Phytoremediation With Plants:

    The use of plant species for phytoremediation has been well documented.  Plants are less disruptive to the environment, more cost effective, and more aesthetically pleasing than other methods of environmental clean up.  In addition to naturally occurring plants, numerous transgenic plants have been shown in controlled studies to be able to hyperaccumulate concentrations of metals that would normally be toxic.  Some can accumulate up to 100-fold higher metal concentration than their naturally occurring hyperaccumulator counterparts⁹.  Factors that influence the efficiency of phytoremediation include bioavailability of the metal, rate of metal uptake by the plant, extent of plant tolerance to the metal or the rate of chemical transformation of the metal to a less toxic form by the plant, and the rate of translocation of the metal to different plant tissues⁹.  Each of these factors can potentially be altered using transgenic plants.

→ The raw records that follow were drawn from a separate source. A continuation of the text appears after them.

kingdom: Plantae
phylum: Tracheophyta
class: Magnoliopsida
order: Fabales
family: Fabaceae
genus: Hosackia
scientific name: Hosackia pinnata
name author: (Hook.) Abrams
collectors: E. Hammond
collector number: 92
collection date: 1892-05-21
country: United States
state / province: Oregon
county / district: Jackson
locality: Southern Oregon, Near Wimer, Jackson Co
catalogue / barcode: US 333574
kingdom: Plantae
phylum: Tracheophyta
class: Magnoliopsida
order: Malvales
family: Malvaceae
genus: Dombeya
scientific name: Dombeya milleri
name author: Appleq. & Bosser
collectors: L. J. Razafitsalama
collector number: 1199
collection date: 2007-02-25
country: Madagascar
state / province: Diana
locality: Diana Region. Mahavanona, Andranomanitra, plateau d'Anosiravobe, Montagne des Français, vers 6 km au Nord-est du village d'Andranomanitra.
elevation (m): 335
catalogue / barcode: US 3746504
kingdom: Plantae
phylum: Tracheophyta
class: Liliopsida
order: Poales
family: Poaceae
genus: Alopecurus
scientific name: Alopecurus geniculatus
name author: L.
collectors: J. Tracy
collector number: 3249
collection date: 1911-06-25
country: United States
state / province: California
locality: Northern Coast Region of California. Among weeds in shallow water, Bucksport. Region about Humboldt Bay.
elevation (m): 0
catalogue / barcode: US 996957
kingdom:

    Several strategies exist for manipulating plants to become hyperaccumulators of metals.  One of these strategies is to alter the expression of proteins that serve as membrane transporters.  Some of these transporters are highly specific, while others may allow other metals with similar chemical and physical properties to nutrient ions to cross the cell or vacuolar membranes.  The ZIP family of transporters, for instance, has been shown to allow Cd, Fe, Mn, and Zn to cross membranes.  Zn-related downregulation of transporter gene expression occurs at a 50-fold higher concentration in some transgenic plants than in the wild type, allowing a much higher accumulation of Zn to enter the cell.  Several research groups have managed to express bacterial or yeast transporters in plant cells, avoiding the effect of co-suppression due to homology of inserted plant genes to genes already present in the plant.  In addition to the ZIP family, other transporters have been characterized.  The ZAT gene of Arabidopsis and the ZTP genes of Thlaspi caerulescens have been shown to mediate transport of Zn and Ni¹⁰.  For non-specific or low-specificity transporters, however, the presence of other cations may interfere with the uptake of the target metal.  Lombi et al. showed that the presence of Fe might interfere with the uptake of Cd and Zn in some plant strains, while not affecting uptake in those with a different transporter gene¹¹.  Additionally, plant-breeding experiments have indicated that in some species, Zn tolerance and uptake are independent traits.  This was supported by the findings of Assuncao, et al.¹⁰.

                
Cartoon of the structure of a metallothionine¹³         Structure of a phytochelatin¹³
 

    An alternative strategy to altering expression of membrane transport proteins is to change the levels of expression of genes encoding for chelator molecules.  Plants and algae contain Class II and III metallothionines (MT), which are cysteine-rich proteins that bind cations at the reduced sulfur residues of the cysteines¹².  Each plant has multiple Class II MT gene families that give resistance to different metal cations.  Cu has been found to give the strongest MT response in plants, followed by Cd and Zn.  Detection of MT levels cannot be seen as a phenotype and must be measured by levels of MT RNA present¹⁰.  The exact function of MT in plants remains unclear at this point, in part because of the difficulty in isolating the proteins from plant tissue.  However, it can be hypothesized that MT may have a role in providing a pool of available micronutrient metals within the cell, or may serve to protect the cell from oxidative degradation by free radicals.  Phytochelatins (PC) are similar to MT, and were formerly classified as Class III MT.  These smaller metal-binding polypeptides are enzymatically synthesized from glutathione.  They have been shown to bind to Cd strongly, and also to Cu, Pb, Au, and Hg.  PCs and Cd form clusters with acid-labile sulfide and are stored in the vacuole¹².  Again, the exact mechanisms of binding and the purpose of storage are not fully understood, however, metal binding PCs and Class III MTs have also been implicated in metal tolerance, although they are not likely the primary chelators.  In addition to MTs and PCs, plants have been shown to synthesize organic acids in response to cations.  Histidine is a primary chelator of Ni, and Co has been shown to elicit the production of free cysteine and citric acid in Crotalaria cobalticola, a Co hyperaccumulator¹⁴.